ヨハネが訴えたことは、神の審きの日が近いと云うことで全国民に対して悔い改めを求め、そのしるしに洗礼を授けていました。そのヨハネが領主ヘロデが自分の弟の妻を娶ったということを公然と批判し逮捕されます。ガリラヤとペレヤの領主ヘロデはアラビヤ王の娘アレタスと結婚していたので、ヨハネはそれは律法違反だと指摘したのです。妻のヘロデイアはヨハネを憎み、機会があれば殺したいと機会を待っていました。
ある日ヘロデの誕生会で王の娘サロメが踊りを披露した褒美として、何が欲しいかと尋ねられ、ヘロデイアに唆され「ヨハネの首」を求めます。
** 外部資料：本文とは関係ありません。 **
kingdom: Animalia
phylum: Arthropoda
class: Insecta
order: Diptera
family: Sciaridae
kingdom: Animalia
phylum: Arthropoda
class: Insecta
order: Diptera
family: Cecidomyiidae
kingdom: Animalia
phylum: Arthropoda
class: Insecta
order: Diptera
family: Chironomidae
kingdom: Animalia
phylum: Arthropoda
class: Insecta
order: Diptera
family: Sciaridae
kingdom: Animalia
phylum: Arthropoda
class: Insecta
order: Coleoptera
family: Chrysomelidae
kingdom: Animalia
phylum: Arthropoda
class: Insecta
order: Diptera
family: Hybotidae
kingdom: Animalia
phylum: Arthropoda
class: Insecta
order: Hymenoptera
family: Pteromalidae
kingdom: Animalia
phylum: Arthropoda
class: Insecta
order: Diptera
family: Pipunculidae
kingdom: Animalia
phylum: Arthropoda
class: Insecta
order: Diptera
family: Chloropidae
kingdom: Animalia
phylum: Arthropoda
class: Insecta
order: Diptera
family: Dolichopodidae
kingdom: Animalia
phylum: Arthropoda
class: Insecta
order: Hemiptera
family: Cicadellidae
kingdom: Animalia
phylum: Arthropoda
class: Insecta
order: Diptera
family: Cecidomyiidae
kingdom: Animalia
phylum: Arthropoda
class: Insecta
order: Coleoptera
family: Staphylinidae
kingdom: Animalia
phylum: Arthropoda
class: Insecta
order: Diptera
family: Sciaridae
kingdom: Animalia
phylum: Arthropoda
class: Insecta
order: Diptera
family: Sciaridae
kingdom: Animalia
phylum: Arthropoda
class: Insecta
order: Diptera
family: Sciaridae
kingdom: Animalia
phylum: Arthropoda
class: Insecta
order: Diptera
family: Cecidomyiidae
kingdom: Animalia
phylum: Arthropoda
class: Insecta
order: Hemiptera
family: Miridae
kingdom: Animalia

仕方なくヘロデはヨハネの処刑を行ったのです。
正しく生き、正しく語ったヨハネが非業の死を遂げるというこの出来事は何だったのでしょうか。ヨハネはどんなに無念であったかと考え、ヘロデは愚かであり、ヘロデイアとサロメは残酷だと考えます。
しかし、この馬鹿らしい行為を止める人はいなかったのでしょうか。誰も良いこととは思わなかったでしょう。疑問をもちつつ、沈黙してしまいました。沈黙は残酷です。これが人間(社会)の現実なのです。
実はこの福音書が書かれた時、迫害の中で投獄され殺されていくキリスト者をマタイは目の前で見ているのです。
ヨハネはイエスの道を備える者であり、生涯はイエスを示すためにあったいうのがマタイの考えです。つまり、ヨハネの死もイエス・キリストの死の予告、すなわち、十字架の予言として位置付けられているのです。
マタイは、人間の残酷さによって無念の死に見えるヨハネの死にも「大切な意味があった」ことを伝えているのです。そして、それは同時に今日、まさに困難の中にある人々への応援歌でもあるのです。理解なくとも、残酷であっても神の愛を生き続けることを敗北とは云いません。